• EXERCISES TO COMPLETE:
**A)** In the notebook on setting up hybrid search, why must the model_group_id be taken from the OpenSearch response? Answer in one to three sentences.
**B)** Transcribe a portion of the notebook on setting up hybrid search, beginning at the words "need_to_register_model_group = True" and stopping after the words "#mr.JSON(response.json(), level=4)".

• PASSAGE TO READ:
————————

We are making use of different features in OpenSearch, mainly:

* [Using pre-trained models in OpenSearch](https://opensearch.org/docs/latest/ml-commons-plugin/pretrained-models)
* [Hybrid search](https://opensearch.org/docs/latest/search-plugins/hybrid-search/)

In [1]:
import requests
import json
import mercury as mr
import time
import pandas as pd
from IPython.display import display, HTML, Image


app = mr.App(title="Let's Run a Hybrid Search", description="Demonstration of the process to set up hybrid search from scratch")

## Configure ML Commons plugin

The ML Commons plugin lets us use machine learning models during index and query time.

We configure it to be able to run on the same node that holds our indexed data (`"only_run_on_ml_node": "false"`). In a production setting we'd likely want to move machine learning workloads to dedicated ML nodes (`"only_run_on_ml_node": "true"`).

In [2]:
url = "http://localhost:9200/_cluster/settings"
headers = {
    'Content-Type': 'application/json'
}

payload = {
    "persistent": {
        "plugins": {
            "ml_commons": {
                "only_run_on_ml_node": "false",
                "model_access_control_enabled": "true",
                "native_memory_threshold": "99"
            }
        }
    }
}


response = requests.request("PUT", url, headers=headers, data=json.dumps(payload))
mr.JSON(response.json(), level=4)

## Register a model group

First we check if a model group exists, and if not register a model group, then we will assign a model to this group. This is mainly a way to organise models in OpenSearch.

We need to grab the model_group_id from the OpenSearch response to register the model in the correct group.

Learn more about registering a model at https://opensearch.org/docs/latest/ml-commons-plugin/api/model-apis/register-model/.

In [3]:
# First see if we have registered the "NLP_model_group" or not

need_to_register_model_group = True

url = "http://localhost:9200/_plugins/_ml/model_groups/_search"

payload = {
  "query": {
    "match": {"name":"NLP_model_group"}
  },
  "size": 1000
}


response = requests.request("POST", url, headers=headers, data=json.dumps(payload))
#mr.JSON(response.json(), level=4)

if len(response.json()['hits']['hits']) > 0:
    model_group_id = response.json()['hits']['hits'][0]['_id']
    need_to_register_model_group = False
    
    print(f"Found Model Group ID {model_group_id}")

else:
    # We need to register the model group
    url = "http://localhost:9200/_plugins/_ml/model_groups/_register"
    
    payload = {
      "name": "NLP_model_group",
      "description": "A model group for NLP models"
    }
    
    
    response = requests.request("POST", url, headers=headers, data=json.dumps(payload))
    
    mr.JSON(response.json(), level=4)
    
    model_group_id = response.json()['model_group_id']
    
    print(f"Created Model Group ID {model_group_id}")

Created Model Group ID 1NrftJIBgwFBx9SfkJjv


## Register the model to the model group
Under the covers we are downloading from HuggingFace ![image.png](attachment:a5c26b69-d076-48bc-912e-2c7554fffbca.png) the model and saving it into our cluster. This can take some time!

We are using the model `all-MiniLM-L6-v2`, one of several options hosted on HuggingFace to choose from in OpenSearch. You can find a list of supported pretrained models in the [OpenSearch docs](https://opensearch.org/docs/latest/ml-commons-plugin/pretrained-models#supported-pretrained-models).

————————

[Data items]

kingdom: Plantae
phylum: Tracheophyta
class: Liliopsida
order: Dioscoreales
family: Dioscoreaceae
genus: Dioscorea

————————

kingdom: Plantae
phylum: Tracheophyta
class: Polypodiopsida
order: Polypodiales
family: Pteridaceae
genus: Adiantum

————————

• ANSWERS GIVEN:
**A)** The model_group_id has to be taken from the OpenSearch response so that the model can be registered in the correct model group.

**B)**
need_to_register_model_group = True

url = "http://localhost:9200/_plugins/_ml/model_groups/_search"

payload = {
  "query": {
    "match": {"name":"NLP_model_group"}
  },
  "size": 1000
}


response = requests.request("POST", url, headers=headers, data=json.dumps(payload))
#mr.JSON(response.json(), level=4)